Steuern, administrierte Preise und einmalige Eingriffe

Mehrwertsteueränderungen, Verbrauchsteuern und administrierte Preise — Nahverkehrstarife, regulierte Mieten, Tabak — gehen unmittelbar in den HVPI ein. Eine einzige Haushaltsentscheidung kann der Rate eines Landes einen sichtbaren Teil eines Prozentpunkts hinzufügen oder abziehen, während die Nachbarn unberührt bleiben. Diese Effekte verblassen nach zwölf Monaten, aber sie sorgen dafür, dass die nationalen Raten nie im Gleichschritt laufen.

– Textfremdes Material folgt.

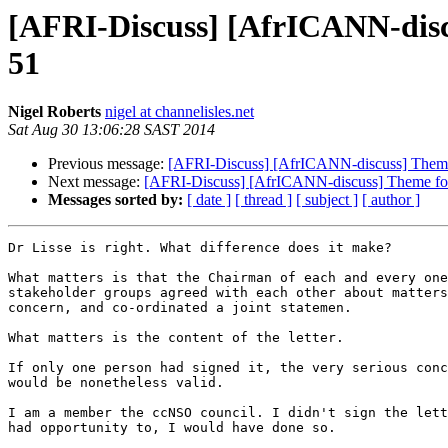
[AFRI-Discuss] [AfrICANN-dis
51
Nigel Roberts
nigel at channelisles.net
Sat Aug 30 13:06:28 SAST 2014
Previous message:
[AFRI-Discuss] [AfrICANN-discuss] The
Next message:
[AFRI-Discuss] [AfrICANN-discuss] Theme 
Messages sorted by:
[ date ]
[ thread ]
[ subject ]
[ author ]
Dr Lisse is right. What difference does it make?

What matters is that the Chairman of each and every one
stakeholder groups agreed with each other about matters
concern, and co-ordinated a joint statemen.

What matters is the content of the letter.

If only one person had signed it, the very serious conc
would be nonetheless valid.

I am a member the ccNSO council. I didn't sign the lett
had opportunity to, I would have done so.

Dienstleistungen, Löhne und Wohnen

Dienstleistungsinflation ist überwiegend hausgemacht: Sie folgt dem lokalen Lohnwachstum, nicht den globalen Güterpreisen. Länder mit angespannten Arbeitsmärkten haben über Jahre hinweg eine heißere Dienstleistungsinflation. Auch die Wohnkosten gehen von Land zu Land unterschiedlich in die Messung ein — Mietmärkte unterscheiden sich enorm in Größe und Regulierung —, sodass dasselbe Zinsumfeld eine unterschiedlich gemessene Wohninflation hervorbringt.

Warum die EZB das Gefälle nicht beheben kann

Die Europäische Zentralbank setzt einen Zinssatz für den gesamten Währungsraum und zielt auf die Inflation des Euroraums, nicht auf die eines einzelnen Landes. Liegt das Aggregat am Ziel, während ein Mitglied heiß und ein anderes kalt läuft, ist das Mandat der EZB erfüllt. Die verbleibenden Instrumente liegen bei den nationalen Regierungen — Fiskalpolitik, Steuerentscheidungen, Lohnfindungsinstitutionen, das Design der Energiemärkte. Deshalb bestehen nationale Inflationsunterschiede innerhalb einer Währungsunion fort, und deshalb lohnt der Ländervergleich: Der Durchschnitt des Euroraums zeigt, was die EZB sieht — die Länderseiten und Rankings auf dieser Seite zeigen, was die Haushalte in jedem Land tatsächlich erleben.

Wie man das Ranking liest

Beim Ländervergleich halten drei Gewohnheiten das Bild ehrlich. Lesen Sie jedes Land gegen den Durchschnitt des Euroraums, nicht nur gegen die Extreme. Prüfen Sie, ob ein Ausschlag breit angelegt ist oder von Energie und Nahrungsmitteln getrieben wird — die drehen am schnellsten wieder. Und bedenken Sie: Die frischesten Zahlen mancher Länder sind Schnellschätzungen, die binnen Wochen revidiert werden — ein kleines Stühlerücken an der Spitze des Rankings zwischen Schnellschätzung und endgültiger Veröffentlichung ist normal, keine Nachricht.